Last came the video. I initially planned only to have animation on the can itself. Using simple white lines moving over a form reveals the complexity of that form in a way that never fails to excite me. Very quickly, though, I remembered the video of those purple mountains that frame Wonder Valley I’d taken from the back seat of the car as we drove out to the artworks that day. That’s the video playing behind and over the can. When installing Wonder Valley, I poured the sand under the can, wanting to recreate as much of its original place as possible.

This work is, in some ways, very different from my previous works.

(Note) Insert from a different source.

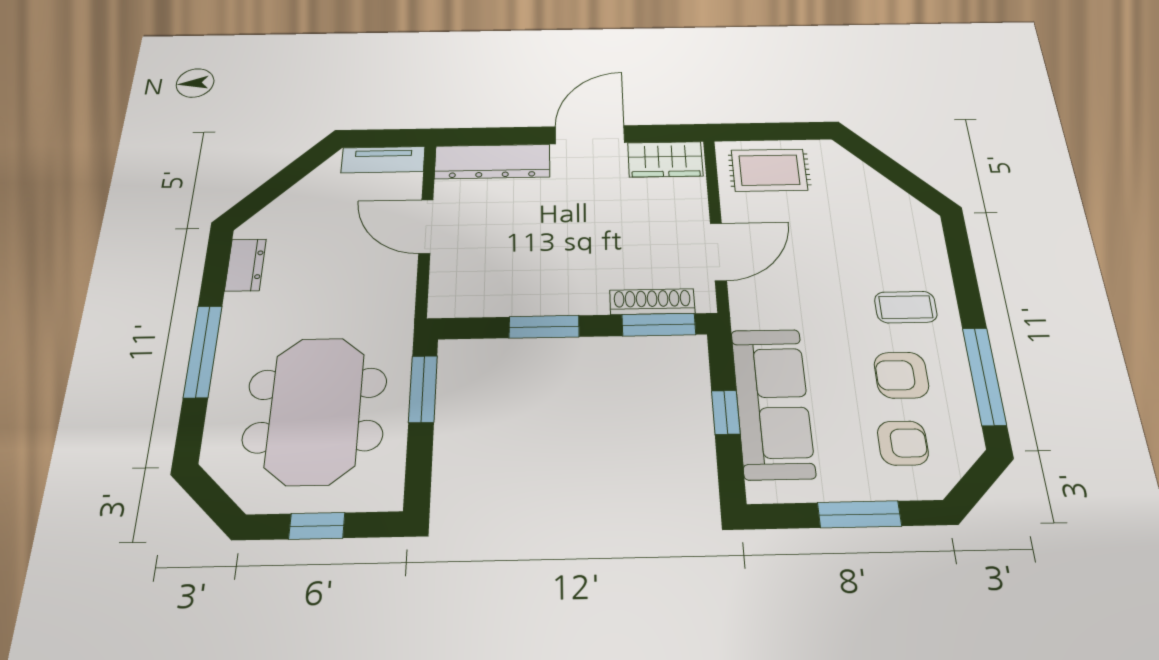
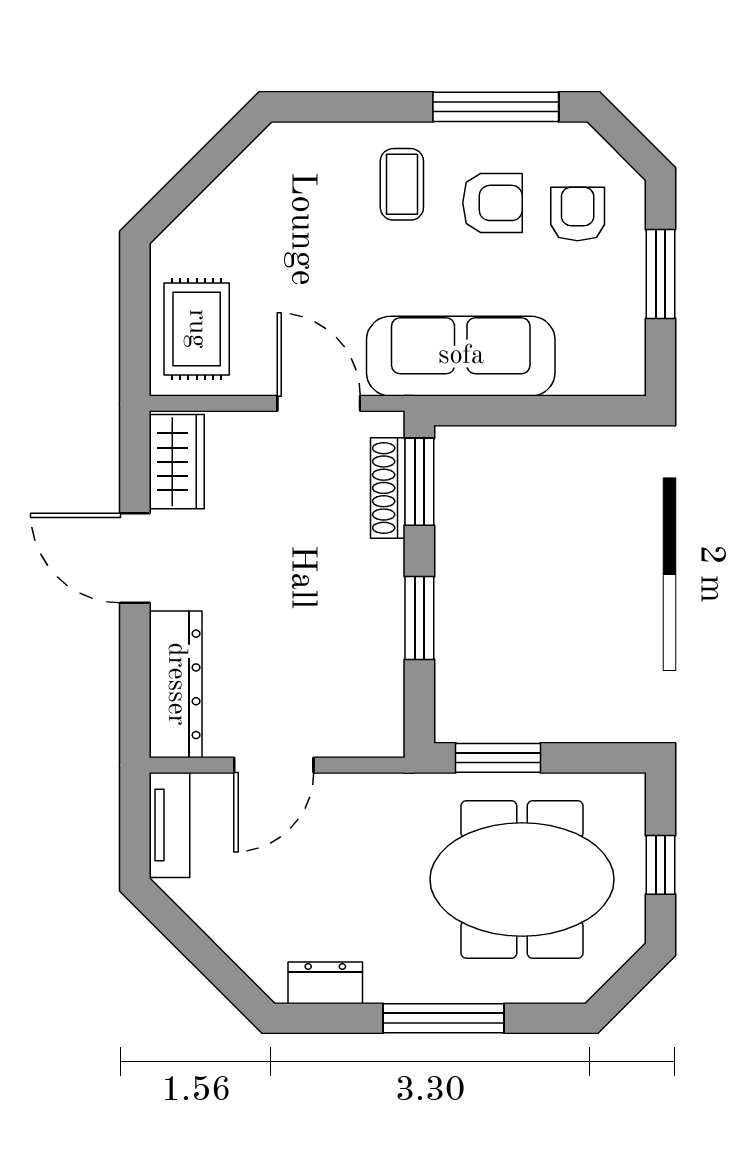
armchair: (901, 375) -> (492, 203), turned -90
sofa: (772, 403) -> (461, 356), moved
window: (726, 412) -> (535, 411), removed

I usually put the viewer in the environment with the objects and light; a bodily relationship. Here, the work and the viewer are kept apart. It doesn’t feel that way, though. Viewing this piece feels immersive, protected, and transportive. To encounter it within the gallery, as it glows from across the room with tempting hints of it’s dancing insides, feels exciting and playful. It holds the histories of early cinema (kinetoscopes, aka “peep shows”), tourism (coin binoculars), national parks, post cards, and advertising, most of which are the grandchildren of white supremacist imperialism, as well as the newness of digital media and finely-tuned projection-mapping. There’s a strange nostalgia and sadness to it, along with the thrill of the spectacle and oddity offered by the work itself. Mostly, though, what I feel in it is loss. It’s the loss of indigenous Americans who were and continue to be exterminated in the name of of imperialist delusions, and the loss of humanity within the settler colonists, themselves. Imperialism pays hush money to the privileged classes but that does not exempt us from enslavement. We just believe the lie that we’re free. And we stand by, believing we’re blameless, while people are caged and slaughtered.